Growing up in a family of nine, soft drinks and snacks were a luxury. That’s not to say there weren’t snacks around. But they were peculiar. My father snacked a lot. And ritually. Every night, he would pull from the refrigerator a jar of pimento olives, the little green ones, and a large serving spoon. His one serving of this luxurious and healthy snack was whatever fit in the spoon. My youngest brother has inherited this habit, and I chuckle whenever I see it.
My father also liked to eat green onions. He incorrectly called them shallots, and now their hip name is Cebollitas. But the one I understood the least is his radish habit. He sliced this vile vegetable and salted it. I assumed he did this because it was a poor man’s snack.
What in the world then, would explain the current obsession with this tasteless little root? It is on menus everywhere, and almost always at places with a heavy millennial component to the clientele.

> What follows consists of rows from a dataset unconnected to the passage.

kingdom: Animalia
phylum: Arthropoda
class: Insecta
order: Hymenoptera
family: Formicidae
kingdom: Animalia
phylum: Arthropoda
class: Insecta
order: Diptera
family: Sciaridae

Every generation is perplexed by the one that follows it. The expression, “These kids today. . .” is the common mantra. So let me get it out of the way. “These kids today, . . . eat silly food.” How did this happen? Was it the fruit roll-ups in their daily lunchbox? Or the cookie dough out of the tube? Maybe the bags of no-fat chips that just made everyone fatter?

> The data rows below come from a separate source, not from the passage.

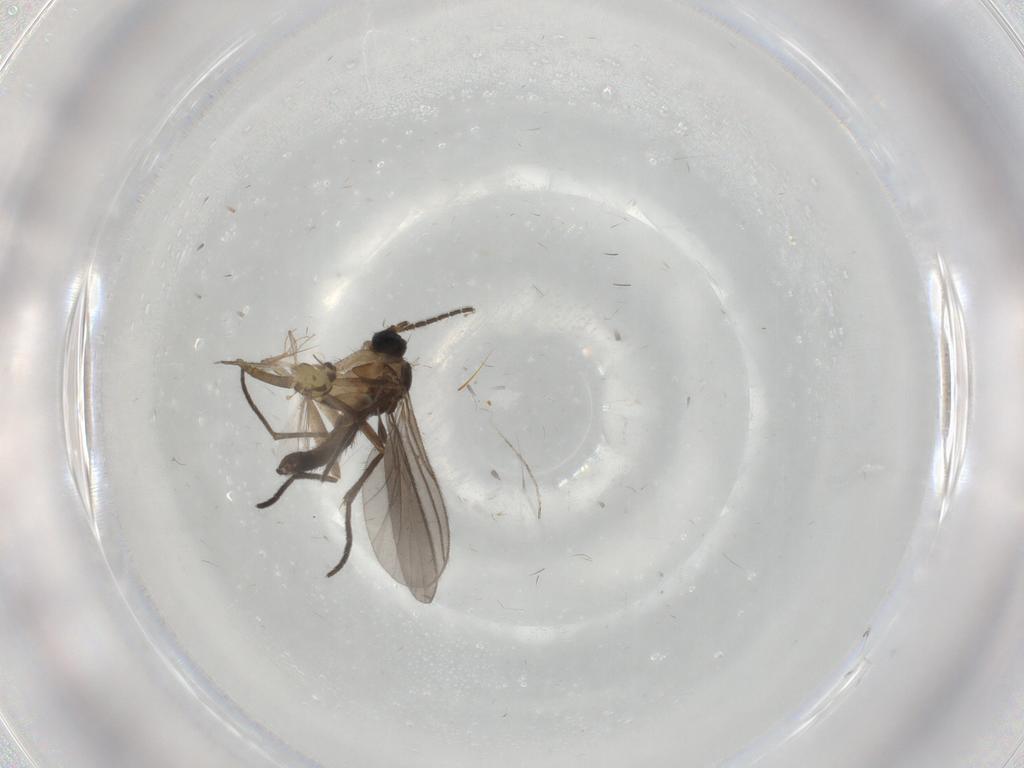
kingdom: Animalia
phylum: Arthropoda
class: Insecta
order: Diptera
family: Sciaridae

I am not a sociologist, but I am an observer, and here is what I have observed. You are in a millennial hotspot if:
The name of the place has the word tavern anywhere in it.
If the beer and cocktails are too crafty for you
If you see English peas in any menu description.

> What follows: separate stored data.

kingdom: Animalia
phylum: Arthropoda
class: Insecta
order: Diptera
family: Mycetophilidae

If radishes are prevalent in menu descriptions, or worse, if radishes ARE the course.
If Labneh, Za'atar, or Shakshouka turn up on the menu. If these are breakfast items, your millennemeter will be vibrating red.
If you see cashew cream or crema, or beets as a steak, hamburger, or a Benedict.
Anchovies as a course
The pollen of anything
Miso
And above all, Shrimp Chips
Cutesy phrases like “Lots of Good Stuff” in a menu description remind me of something Tom used to find annoying on menus. Back in the late Eighties, menu descriptions started to focus on extraneous things like where an ingredient came from, or how it was grown. Thirty years later, menus have evolved, . . .to this. These silly ingredients that can’t possibly stand by themselves make the transformation away from just simply food that tastes good to a dining experience that is more a head trip. About mission statements and causes instead of the pleasure of something that is simply delicious for the sake of it.
The day we find a plate of radishes as interesting as pot roast and mashed potatoes, we’ll all be as thin as my father.